Escape Pod 808: Win Again


Win Again

by Lina Munroe

“I want a do-over!” Zira crumpled her opponent’s collar in her fist and twisted it tight around his neck. Glasses shattered against the hardwood floor, spilling drinks at their feet.

Arkady Fabian just laughed. It was a harsh rasp of a sound, mean as sin, that didn’t quite match the sparkle in his left eye. His right eye was bisected by a long scar that ended somewhere beneath his thick brown beard. When he blinked, slow and mocking, the aperture of his right eye spiraled closed over the red glow shining from somewhere deep in his skull.

Zira scowled at the cards. She knew he’d stuck some up his sleeve, but she thought she was good enough to win anyway. She hadn’t accounted for the extras he’d stashed while she was focused on his sleeve. She couldn’t believe she’d fallen for the classic misdirection cheat like some amateur. Now he got to keep that glorious ship of his that she would’ve pushed out to the far end of the galaxy and back just because she could, and she was forced to pick her way through the mess below deck where she’d docked her hoopty starhopper. The old thing had nearly rattled itself to pieces getting her here and then had the nerve to start leaking fuel again when they docked. It was probably still overheated.

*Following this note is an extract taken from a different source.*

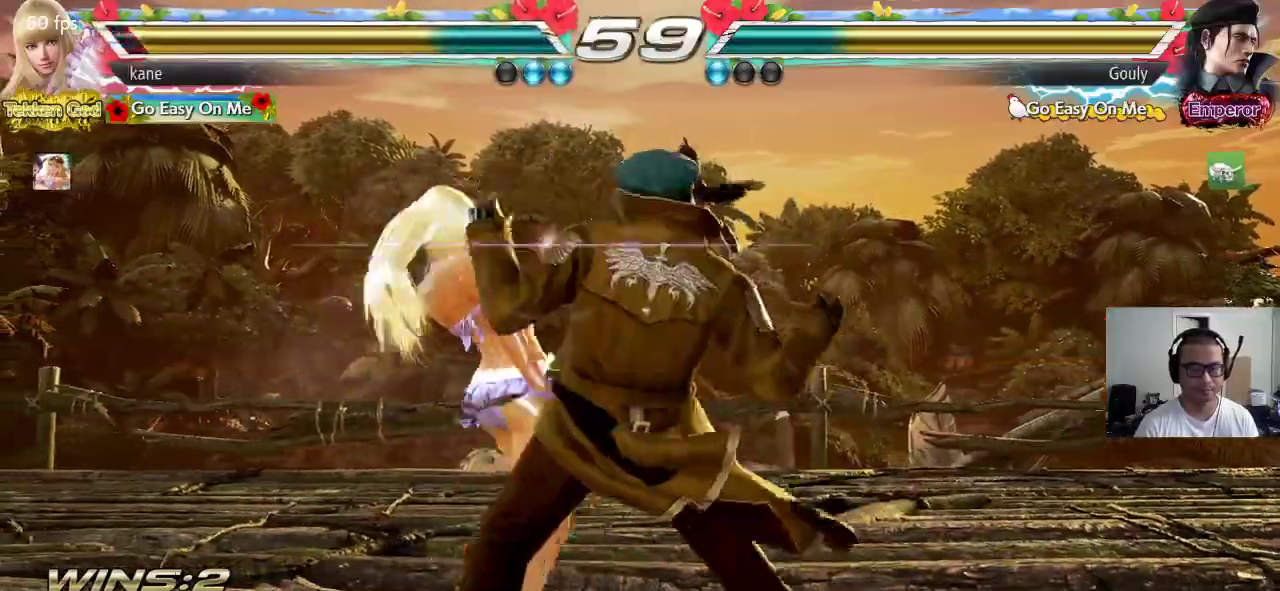
{"dt_ms": 500, "buttons": [], "left_stick": "center", "events": [[33, "left_stick", "center"], [133, "left_stick", "left"], [283, "left_stick", "center"]]}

He laughed in her face again, the sound scratchy from years of smoking. “Deal’s a deal, Zira. Pay up.”

She tightened her grip, and he coughed. “It doesn’t count when you use cheap tricks!” She’d cheated too, but everyone that came to play on Autura 9 cheated. It was just part of the gamble to do it better than your opponent.

With a grin that would’ve been roguish if he wasn’t being so arrogant, he said, “You say that like you’re surprised.” His eyes glinted with the unsaid: This is for taking my loot last time.

She should’ve never come back to this gods-forsaken junk heap of a space station, but she couldn’t help but miss it when she was away for too long. Zira’s father had spent plenty of time there, coordinating people and trading secrets off the Alliance’s grid, and she’d practically grown up under these tables while he worked. It felt like home even when she was losing the shirt off her back.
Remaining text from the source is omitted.